Analysis & implications
A statutory cap at 10% would directly pressure bank lending economics, particularly for unsecured consumer credit where APRs frequently exceed that level today. Banks set interest rates to cover credit losses, operating costs and returns to shareholders; a forced cap could compress margins, push issuers to tighten underwriting, or shift revenue to fees that are not explicitly rate-based. The aggregate effect would depend on whether the cap applied broadly or allowed exemptions for cardholders with lower credit scores or for certain product types.
The policy path matters: Congress would need to draft and pass enabling legislation, and that process would determine scope, transition rules and enforcement mechanisms. Even with bipartisan interest in past bills, lobbying by card issuers and concerns about credit access could reshape any final proposal. Legal challenges are also conceivable if federal law clashed with state usury statutes or contractual provisions.
For consumers, a binding cap could lower borrowing costs for some cardholders but might reduce credit availability for higher-risk borrowers or shift costs into other fee lines. Card issuers might respond by increasing fees, tightening approval criteria, or repricing rewards programs—outcomes that would change the distributional effects of any cap. Investors are pricing both the near-term shock of an announced intention and the longer, uncertain policy pathway.
Comparison & data
| Security | Move (session) |
|---|---|
| Citi Group (pre-market) | -4.32% |
| JPMorgan Chase | -2.64% (last seen) |
| Bank of America | -2.40% |
| American Express | -4.95% |
| Visa | -1.71% |
| Mastercard | -1.83% |
The table above captures the session moves reported after the Truth Social post. These percentages reflect intraday reactions rather than long-term valuation changes; historical episodes show that policy announcements often produce short-term volatility that can be moderated once legislative details are clarified. Investors will watch credit spreads, loan-loss provisions and consumer-credit metrics in coming quarters for persistent impact.
Reactions & quotes
“Effective January 20, 2026, I, as President of the United States, am calling for a one year cap on Credit Card Interest Rates of 10%.”
Donald J. Trump (Truth Social post)
“Please be informed that we will no longer let the American Public be ‘ripped off’ by Credit Card Companies.”

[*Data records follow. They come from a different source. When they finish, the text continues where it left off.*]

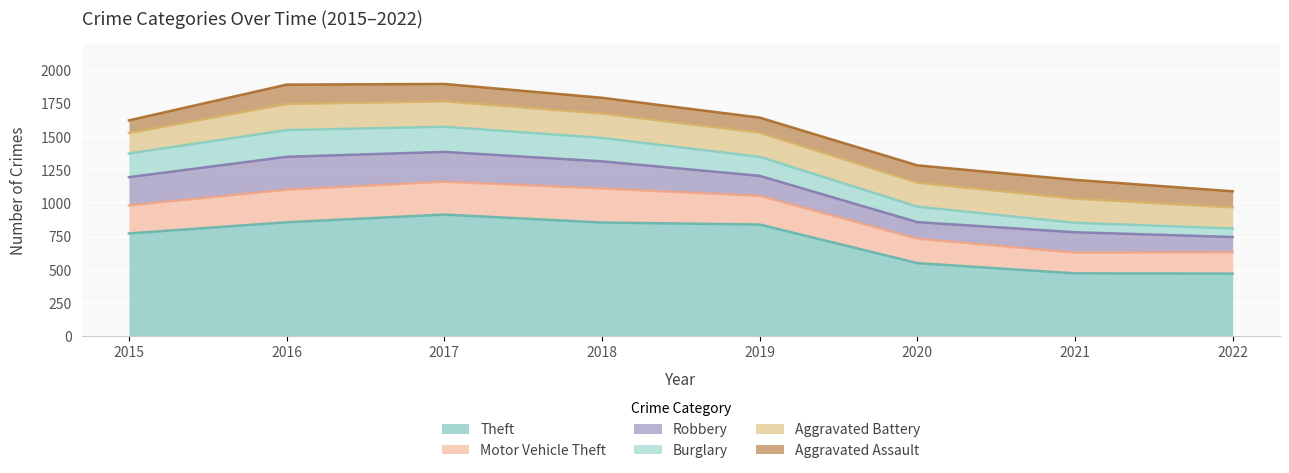

Reading left to right, what are all the values shown in this chart?

Theft: 2015=774	2016=858	2017=916	2018=856	2019=841	2020=551	2021=474	2022=472
Motor Vehicle Theft: 2015=211	2016=245	2017=247	2018=256	2019=216	2020=184	2021=156	2022=161
Robbery: 2015=212	2016=247	2017=224	2018=204	2019=150	2020=124	2021=153	2022=114
Burglary: 2015=178	2016=201	2017=189	2018=176	2019=143	2020=116	2021=71	2022=64
Aggravated Battery: 2015=154	2016=196	2017=191	2018=183	2019=182	2020=180	2021=181	2022=159
Aggravated Assault: 2015=95	2016=146	2017=131	2018=119	2019=113	2020=131	2021=142	2022=121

Donald J. Trump (Truth Social post)
Unconfirmed
- Whether the 10% cap would apply to existing balances is not specified and remains unconfirmed.

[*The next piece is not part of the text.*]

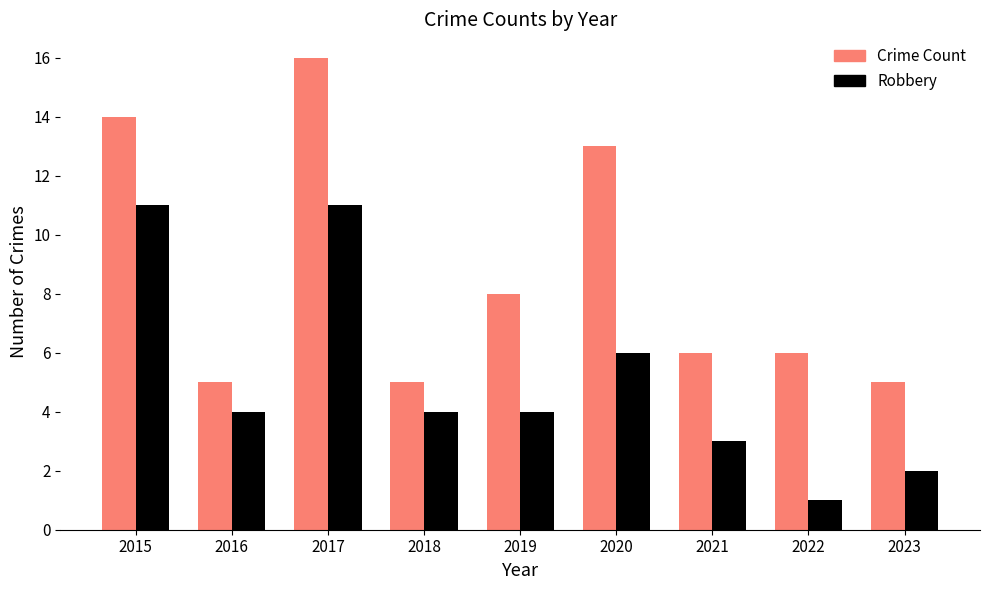

What is the minimum value for Crime Count?

5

- The post did not clarify whether fees (late fees, annual fees) would be restricted alongside interest rates.
- There is no announced legislative text or timetable for Congress to take up a bill implementing the cap.
Bottom line
The Truth Social announcement revived a campaign pledge that can move markets because it signals potential regulatory risk for lenders and card networks. Immediate market reactions reflected uncertainty about profitability, legal pathway and operational implementation rather than a definitive policy change. For a binding limit to take effect, Congress must act, and the final design would determine winners and losers across consumers, banks and fintech firms.
Investors and policymakers should watch congressional action, statements from major card issuers and regulators, and subsequent guidance on scope (existing balances, types of cards and fee treatment). In the near term, expect volatility and sector differentiation as market participants price the range of possible legislative outcomes and adjust expectations for bank consumer-lending economics.
Sources
- CNBC — news outlet reporting market moves and quoting the Truth Social post (media).
- Congress.gov — official legislative database for prior bipartisan bill text and status (official/legislative).
- Truth Social — platform where the January 2026 post was published (official/primary source).